16 February 2022

Mutual (Dis)trust

EU Competition Law Enforcement in the Shadow of the Rule of Law Crisis

Last week, the General Court of the European Union, in its judgment T-791/19 Sped-Pro, recognized for the first time the impact that systematic rule of law deficiencies have on national competition authorities. The judgement is seminal in that it openly questions the ability of national authorities impacted by rule of law backsliding to effectively enforce EU law. The judgement also goes to the heart of explaining the pivotal constitutional role of competition law within the EU legal order.

The Sped-Pro case

The case concerns a complaint filed with the Commission in 2016 by the Polish company Sped-Pro against PKP Cargo, a company controlled by the Polish state. Sped-Pro submitted that PKP Cargo abused its dominant position on the Polish market for rail freight transport services on account of its alleged refusal to conclude a multi-annual cooperation agreement on market conditions.

In 2019, the Commission rejected Sped-Pro’s complaint on the grounds that the Polish competition authority was best placed to examine it. Subsequently, the applicant brought an action before the General Court seeking annulment of the contested decision raising three arguments, alleging (1) a failure to have its case handled within a reasonable time and a failure to state reasons in the contested decision, (2) manifest errors in assessing the EU interest in pursuing the examination of the complaint and (3) breach of the principle of the rule of law in Poland.

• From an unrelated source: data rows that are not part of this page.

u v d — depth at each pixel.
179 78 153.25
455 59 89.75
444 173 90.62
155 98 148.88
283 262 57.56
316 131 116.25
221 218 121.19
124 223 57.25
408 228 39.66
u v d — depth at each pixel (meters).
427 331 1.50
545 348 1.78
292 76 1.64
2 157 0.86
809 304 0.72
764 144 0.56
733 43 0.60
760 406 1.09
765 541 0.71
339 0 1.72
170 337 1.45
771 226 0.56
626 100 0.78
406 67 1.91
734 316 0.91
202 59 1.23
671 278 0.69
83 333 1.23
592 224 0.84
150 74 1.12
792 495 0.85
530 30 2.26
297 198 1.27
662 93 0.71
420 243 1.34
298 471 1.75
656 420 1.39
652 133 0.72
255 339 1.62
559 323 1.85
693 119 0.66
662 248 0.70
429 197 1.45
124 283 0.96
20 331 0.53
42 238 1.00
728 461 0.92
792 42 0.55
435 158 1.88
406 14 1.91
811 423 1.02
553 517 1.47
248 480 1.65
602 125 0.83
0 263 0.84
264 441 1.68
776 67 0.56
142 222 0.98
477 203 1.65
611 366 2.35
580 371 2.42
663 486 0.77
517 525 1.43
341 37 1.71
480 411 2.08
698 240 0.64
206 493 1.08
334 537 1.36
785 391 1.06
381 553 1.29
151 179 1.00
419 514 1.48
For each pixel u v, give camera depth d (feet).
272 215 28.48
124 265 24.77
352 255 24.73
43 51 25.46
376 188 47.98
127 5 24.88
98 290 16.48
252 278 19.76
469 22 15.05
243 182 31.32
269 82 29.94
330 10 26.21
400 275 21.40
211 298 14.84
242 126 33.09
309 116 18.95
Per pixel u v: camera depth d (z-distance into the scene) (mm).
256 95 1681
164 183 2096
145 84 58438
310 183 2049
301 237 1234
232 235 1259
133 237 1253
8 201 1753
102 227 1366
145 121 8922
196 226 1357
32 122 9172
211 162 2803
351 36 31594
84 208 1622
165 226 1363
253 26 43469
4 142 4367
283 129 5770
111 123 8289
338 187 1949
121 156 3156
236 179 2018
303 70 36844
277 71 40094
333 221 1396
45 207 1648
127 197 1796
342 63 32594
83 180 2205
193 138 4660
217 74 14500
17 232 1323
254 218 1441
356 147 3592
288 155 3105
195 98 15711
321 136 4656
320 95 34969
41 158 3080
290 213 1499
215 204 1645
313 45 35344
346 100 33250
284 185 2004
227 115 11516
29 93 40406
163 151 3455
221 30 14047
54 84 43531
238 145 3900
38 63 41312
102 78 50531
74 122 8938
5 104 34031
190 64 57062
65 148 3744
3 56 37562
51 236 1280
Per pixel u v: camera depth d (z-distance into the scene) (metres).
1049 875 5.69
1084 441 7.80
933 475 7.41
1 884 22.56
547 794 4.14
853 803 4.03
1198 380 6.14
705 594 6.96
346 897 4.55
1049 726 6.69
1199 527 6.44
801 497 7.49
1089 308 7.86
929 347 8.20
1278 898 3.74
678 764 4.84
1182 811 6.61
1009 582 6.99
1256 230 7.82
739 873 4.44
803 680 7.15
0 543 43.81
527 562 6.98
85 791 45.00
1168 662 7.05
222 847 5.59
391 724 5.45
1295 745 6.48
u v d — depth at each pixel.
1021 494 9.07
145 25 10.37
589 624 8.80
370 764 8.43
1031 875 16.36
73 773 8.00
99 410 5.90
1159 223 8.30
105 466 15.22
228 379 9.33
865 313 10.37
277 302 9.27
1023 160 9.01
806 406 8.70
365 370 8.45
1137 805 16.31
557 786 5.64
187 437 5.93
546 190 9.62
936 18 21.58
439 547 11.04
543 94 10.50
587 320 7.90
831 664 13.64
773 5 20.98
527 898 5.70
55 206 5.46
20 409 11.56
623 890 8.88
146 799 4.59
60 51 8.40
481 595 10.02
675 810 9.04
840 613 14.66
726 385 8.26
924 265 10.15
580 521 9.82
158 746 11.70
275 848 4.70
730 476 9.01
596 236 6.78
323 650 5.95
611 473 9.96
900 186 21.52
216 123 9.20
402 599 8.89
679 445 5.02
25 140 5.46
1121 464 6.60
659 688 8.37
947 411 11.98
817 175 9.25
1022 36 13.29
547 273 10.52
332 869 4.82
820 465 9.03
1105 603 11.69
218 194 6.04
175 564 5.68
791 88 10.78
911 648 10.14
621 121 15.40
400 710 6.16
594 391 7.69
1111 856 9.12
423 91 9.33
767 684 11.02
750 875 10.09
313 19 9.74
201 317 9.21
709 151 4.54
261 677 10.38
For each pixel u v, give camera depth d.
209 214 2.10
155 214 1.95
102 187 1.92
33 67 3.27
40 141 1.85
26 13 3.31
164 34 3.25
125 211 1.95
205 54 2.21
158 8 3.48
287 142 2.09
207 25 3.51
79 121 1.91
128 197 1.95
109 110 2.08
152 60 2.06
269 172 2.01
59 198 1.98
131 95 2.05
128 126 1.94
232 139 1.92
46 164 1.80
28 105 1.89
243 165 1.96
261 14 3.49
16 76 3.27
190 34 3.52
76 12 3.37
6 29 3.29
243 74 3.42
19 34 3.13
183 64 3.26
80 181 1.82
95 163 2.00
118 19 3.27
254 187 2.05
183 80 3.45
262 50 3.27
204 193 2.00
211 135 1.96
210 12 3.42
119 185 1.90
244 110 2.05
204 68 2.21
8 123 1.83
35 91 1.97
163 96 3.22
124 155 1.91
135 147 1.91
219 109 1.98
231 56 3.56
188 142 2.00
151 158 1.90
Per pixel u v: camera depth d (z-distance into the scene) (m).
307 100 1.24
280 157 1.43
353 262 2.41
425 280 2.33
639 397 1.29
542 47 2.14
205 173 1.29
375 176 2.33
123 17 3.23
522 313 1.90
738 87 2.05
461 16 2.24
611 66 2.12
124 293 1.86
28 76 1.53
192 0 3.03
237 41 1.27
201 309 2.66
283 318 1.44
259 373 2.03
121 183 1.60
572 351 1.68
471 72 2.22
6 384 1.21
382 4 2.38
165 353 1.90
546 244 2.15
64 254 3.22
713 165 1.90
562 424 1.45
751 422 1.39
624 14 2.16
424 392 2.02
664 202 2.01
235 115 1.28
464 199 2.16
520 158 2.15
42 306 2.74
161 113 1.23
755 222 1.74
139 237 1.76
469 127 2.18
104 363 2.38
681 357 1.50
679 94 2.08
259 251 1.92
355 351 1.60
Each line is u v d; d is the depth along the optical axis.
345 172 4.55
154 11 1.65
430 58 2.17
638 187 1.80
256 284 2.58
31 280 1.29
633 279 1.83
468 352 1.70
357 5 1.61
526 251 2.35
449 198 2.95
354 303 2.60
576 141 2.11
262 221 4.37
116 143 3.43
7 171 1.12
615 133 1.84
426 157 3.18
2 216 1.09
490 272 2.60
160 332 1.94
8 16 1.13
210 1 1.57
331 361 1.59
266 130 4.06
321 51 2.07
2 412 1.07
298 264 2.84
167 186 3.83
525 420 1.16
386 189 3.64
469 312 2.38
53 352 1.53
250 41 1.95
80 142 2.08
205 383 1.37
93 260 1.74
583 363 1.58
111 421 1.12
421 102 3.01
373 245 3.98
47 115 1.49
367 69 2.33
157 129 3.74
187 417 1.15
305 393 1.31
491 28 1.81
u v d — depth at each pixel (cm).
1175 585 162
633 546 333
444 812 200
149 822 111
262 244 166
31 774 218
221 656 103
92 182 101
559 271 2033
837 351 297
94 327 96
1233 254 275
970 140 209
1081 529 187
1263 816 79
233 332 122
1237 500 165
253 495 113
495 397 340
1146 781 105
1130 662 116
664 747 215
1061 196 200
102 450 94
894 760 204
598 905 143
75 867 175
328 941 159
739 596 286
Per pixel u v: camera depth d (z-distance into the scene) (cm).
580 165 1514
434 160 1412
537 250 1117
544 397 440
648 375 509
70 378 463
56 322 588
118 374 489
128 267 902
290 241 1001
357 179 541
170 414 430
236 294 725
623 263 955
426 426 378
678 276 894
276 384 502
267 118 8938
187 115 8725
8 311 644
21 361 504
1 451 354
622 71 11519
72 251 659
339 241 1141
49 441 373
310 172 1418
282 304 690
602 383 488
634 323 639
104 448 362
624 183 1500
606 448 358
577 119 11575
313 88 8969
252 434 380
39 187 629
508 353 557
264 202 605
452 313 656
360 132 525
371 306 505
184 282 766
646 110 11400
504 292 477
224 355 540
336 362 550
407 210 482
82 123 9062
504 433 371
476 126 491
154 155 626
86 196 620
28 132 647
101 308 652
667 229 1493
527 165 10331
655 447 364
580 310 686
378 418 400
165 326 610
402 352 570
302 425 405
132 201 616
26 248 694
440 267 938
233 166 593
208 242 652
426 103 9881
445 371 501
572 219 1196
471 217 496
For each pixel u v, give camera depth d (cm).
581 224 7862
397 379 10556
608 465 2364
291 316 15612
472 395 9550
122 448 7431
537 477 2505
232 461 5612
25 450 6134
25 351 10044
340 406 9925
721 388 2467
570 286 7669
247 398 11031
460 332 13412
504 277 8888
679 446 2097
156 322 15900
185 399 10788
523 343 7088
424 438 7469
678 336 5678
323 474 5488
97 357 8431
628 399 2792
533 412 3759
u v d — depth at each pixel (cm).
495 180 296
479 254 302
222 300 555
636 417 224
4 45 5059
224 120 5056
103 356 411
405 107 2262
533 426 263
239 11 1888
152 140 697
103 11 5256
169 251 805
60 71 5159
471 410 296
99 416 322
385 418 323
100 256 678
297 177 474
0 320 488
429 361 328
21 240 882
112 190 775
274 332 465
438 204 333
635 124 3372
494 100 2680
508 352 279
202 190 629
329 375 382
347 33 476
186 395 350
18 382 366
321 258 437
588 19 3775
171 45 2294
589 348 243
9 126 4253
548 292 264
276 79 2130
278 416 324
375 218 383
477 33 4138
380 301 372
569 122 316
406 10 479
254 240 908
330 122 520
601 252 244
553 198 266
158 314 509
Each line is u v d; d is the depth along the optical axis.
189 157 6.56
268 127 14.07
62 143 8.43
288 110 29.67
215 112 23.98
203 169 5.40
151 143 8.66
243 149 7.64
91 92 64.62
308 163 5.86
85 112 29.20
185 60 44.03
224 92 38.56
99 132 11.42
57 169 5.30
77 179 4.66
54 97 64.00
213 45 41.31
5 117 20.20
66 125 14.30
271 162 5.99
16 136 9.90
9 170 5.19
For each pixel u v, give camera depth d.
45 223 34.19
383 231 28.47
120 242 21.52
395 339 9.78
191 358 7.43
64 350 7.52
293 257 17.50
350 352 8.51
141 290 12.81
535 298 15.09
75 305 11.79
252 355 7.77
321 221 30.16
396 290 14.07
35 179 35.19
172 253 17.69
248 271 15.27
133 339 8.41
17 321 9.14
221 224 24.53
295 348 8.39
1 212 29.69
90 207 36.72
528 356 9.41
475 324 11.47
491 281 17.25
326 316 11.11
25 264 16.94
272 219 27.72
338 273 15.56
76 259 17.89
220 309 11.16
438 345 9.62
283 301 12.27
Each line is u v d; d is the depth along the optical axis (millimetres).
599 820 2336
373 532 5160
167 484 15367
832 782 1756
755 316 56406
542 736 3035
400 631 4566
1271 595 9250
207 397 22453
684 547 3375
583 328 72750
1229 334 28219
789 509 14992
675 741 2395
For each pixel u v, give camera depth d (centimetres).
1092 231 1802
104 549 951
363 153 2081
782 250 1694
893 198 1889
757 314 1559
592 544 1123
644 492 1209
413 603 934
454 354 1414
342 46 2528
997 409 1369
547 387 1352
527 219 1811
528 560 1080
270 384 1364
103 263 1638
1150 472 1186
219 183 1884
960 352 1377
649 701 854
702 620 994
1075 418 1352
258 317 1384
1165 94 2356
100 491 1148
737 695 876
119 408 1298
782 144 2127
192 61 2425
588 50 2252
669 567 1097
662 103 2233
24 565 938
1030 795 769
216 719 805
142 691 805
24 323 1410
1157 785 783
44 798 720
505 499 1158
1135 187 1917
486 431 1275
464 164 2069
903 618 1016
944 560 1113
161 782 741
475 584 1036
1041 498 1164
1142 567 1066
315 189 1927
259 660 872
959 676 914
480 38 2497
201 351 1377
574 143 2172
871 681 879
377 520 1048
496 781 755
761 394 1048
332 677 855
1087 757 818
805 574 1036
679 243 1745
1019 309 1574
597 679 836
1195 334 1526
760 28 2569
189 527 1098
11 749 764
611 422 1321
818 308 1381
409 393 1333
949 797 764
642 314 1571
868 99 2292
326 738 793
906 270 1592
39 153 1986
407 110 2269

While the Court rejected the first two arguments of the applicant, it fully endorsed the argument that the systemic or generalised deficiencies of the rule of law in Poland and the lack of independence of the Polish competition authority and the national courts with jurisdiction in the field, must be considered by the Commission before rejecting a complaint for lack of an EU interest.

Case allocation mechanisms

In this case, the Court not only addressed rule of law issues as an element of effective competition law enforcement, but has also redrawn the otherwise clear jurisdictional mechanisms of case allocation, which govern the enforcement of competition law between the Commission and the Member States.

The allocation of cases between national competition authorities (NCA) and the Commission occurs within a framework of clear jurisdictional boundaries by seeking to find the best placed authority for enforcing Articles 101 and 102 TFEU, determined by various objective factors such as size and cross-border nature of the relevant behaviour and for mergers, is decided by reference to quantitative criteria.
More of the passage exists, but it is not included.